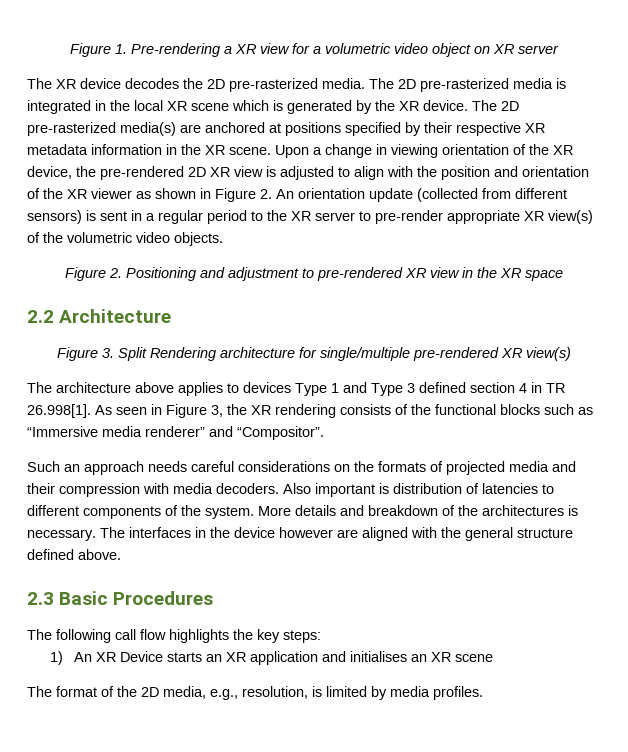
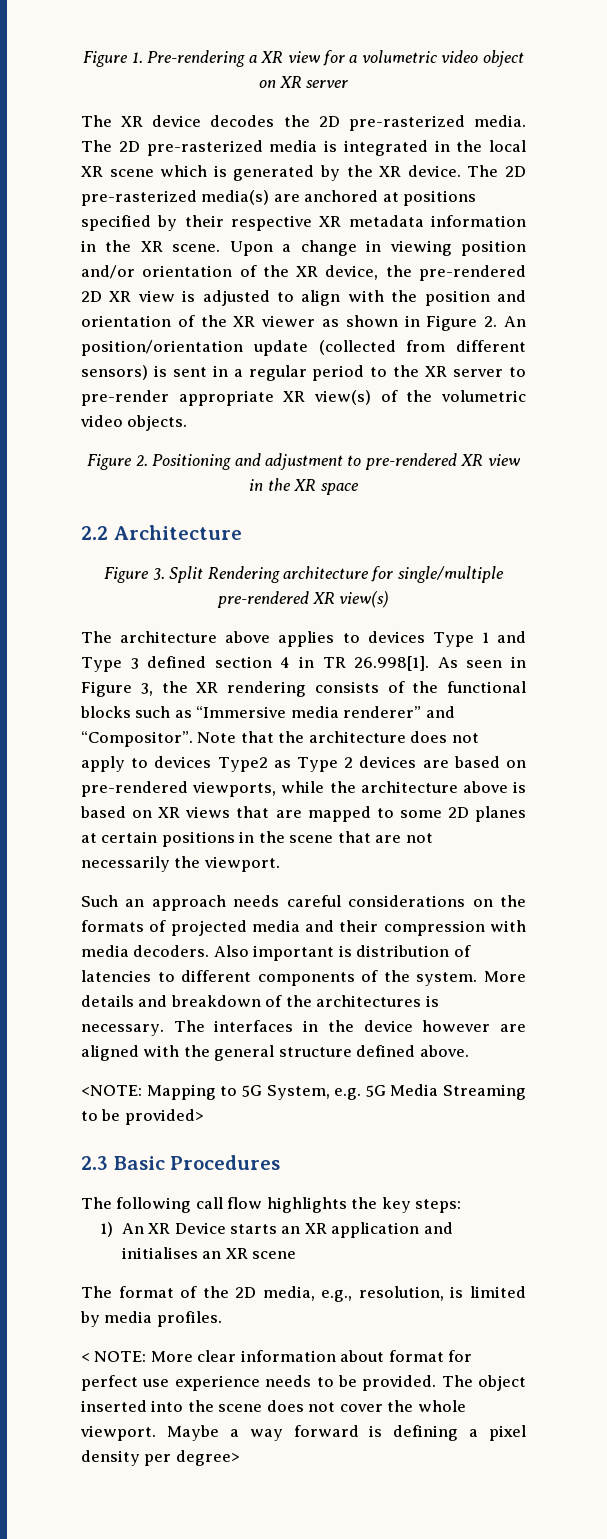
(438, 151) none -> [461,240,527,256] [81,265,135,279] position and/or
[298,188,365,199] orientation -> [81,340,243,356] position/orientation
(324, 433) none -> [197,731,479,743] [81,756,526,772] [81,781,526,797] [80,806,527,822] [81,831,433,847] [81,856,280,872] Note that the architecture does not apply to devices Type2 as Type 2 devices are based on pre-rendered viewports, while the architecture above is based on XR views that are mapped to some 2D planes at certain positions in the scene that are not necessarily the viewport.
(121, 554) none -> [81,1084,526,1100] [81,1109,204,1125] // <NOTE: Mapping to 5G System, e.g. 5G Media Streaming to be provided>
(483, 693) none -> [81,1350,473,1362] [81,1375,526,1391] [81,1400,466,1412] [80,1425,526,1441] [81,1450,240,1466] // < NOTE: More clear information about format for perfect use experience needs to be provided. The object inserted into the scene does not cover the whole viewport. Maybe a way forward is defining a pixel density per degree>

- **Task to carry out**
Output the material above exactly, but only from the line that carries "[298,188,365,199] orientation ->" through the line that carries "(324, 433) none".

- **Your response**
[298,188,365,199] orientation -> [81,340,243,356] position/orientation
(324, 433) none -> [197,731,479,743] [81,756,526,772] [81,781,526,797] [80,806,527,822] [81,831,433,847] [81,856,280,872] Note that the architecture does not apply to devices Type2 as Type 2 devices are based on pre-rendered viewports, while the architecture above is based on XR views that are mapped to some 2D planes at certain positions in the scene that are not necessarily the viewport.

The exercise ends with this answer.